THz time scale structural rearrangements and binding modes in lysozyme-ligand interactions

Abstract

Predicting the conformational changes in proteins that are relevant for substrate binding is an ongoing challenge in the aim of elucidating the functional states of proteins. The motions that are induced by protein-ligand interactions are governed by the protein global modes. Our measurements indicate that the detected changes in the global backbone motion of the enzyme upon binding reflect a shift from the large-scale collective dominant mode in the unbound state towards a functional twisting deformation that assists in closing the binding cleft. Correlated motion in lysozyme has been implicated in enzyme function in previous studies, but detailed characterization of the internal fluctuations that enable the protein to explore the ensemble of conformations that ultimately foster large-scale conformational change is yet unknown.
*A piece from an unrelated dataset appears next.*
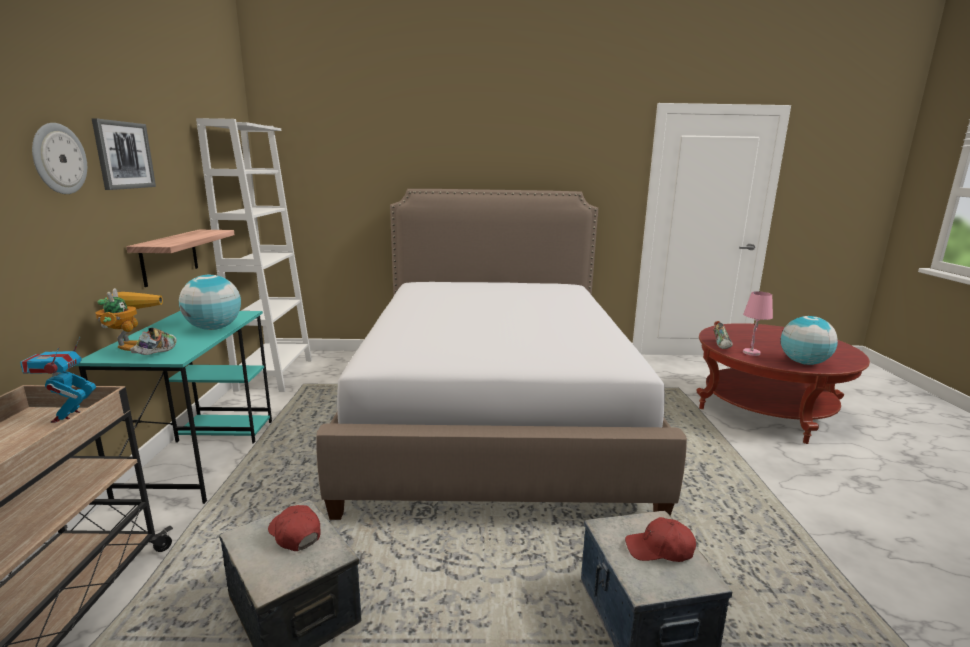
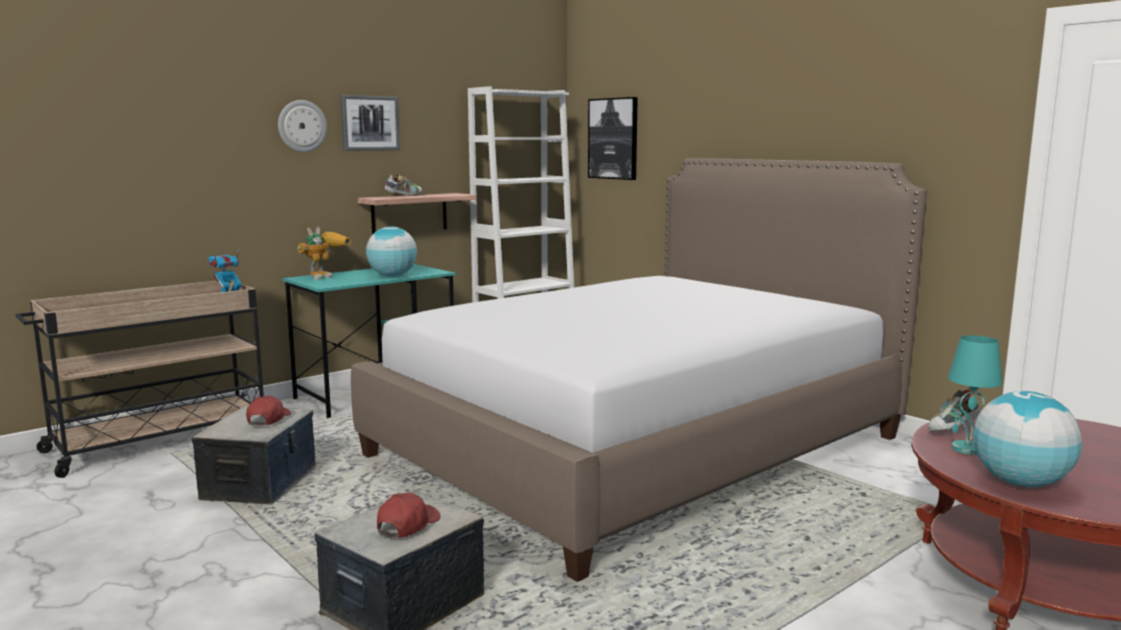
camera: 50 degrees right, 5 degrees down
shoe [134,327,177,355] -> shoe moved to [385,174,422,196]
red cap [625,517,696,562] -> red cap turned 60 degrees clockwise [377,493,440,538]
pink table lamp [743,291,773,356] -> turquoise table lamp [948,335,1002,455]
none -> picture [588,97,638,180]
For this reason, we use THz spectroscopy to investigate the picosecond time scale binding modes and collective structural rearrangements that take place in hen egg white lysozyme (HEWL) when bound by the inhibitor (NAG)3. These protein thermal motions correspond to fluctuations that have a role in both selecting and sampling from the available protein intrinsic conformations that communicate function. Hence, investigation of these fast, collective modes may provide knowledge about the mechanism leading to the preferred binding process in HEWL-(NAG)3. Specifically, in this work we find that the picosecond time scale hydrogen-bonding rearrangements taking place in the protein hydration shell with binding modify the packing density within the hydrophobic core on a local level. These localized, intramolecular contact variations within the protein core appear to facilitate the large cooperative movements within the interfacial region separating the α- and β- domain that mediate binding. The THz time-scale fluctuations identified in the protein-ligand system may also reveal a molecular mechanism for substrate recognition.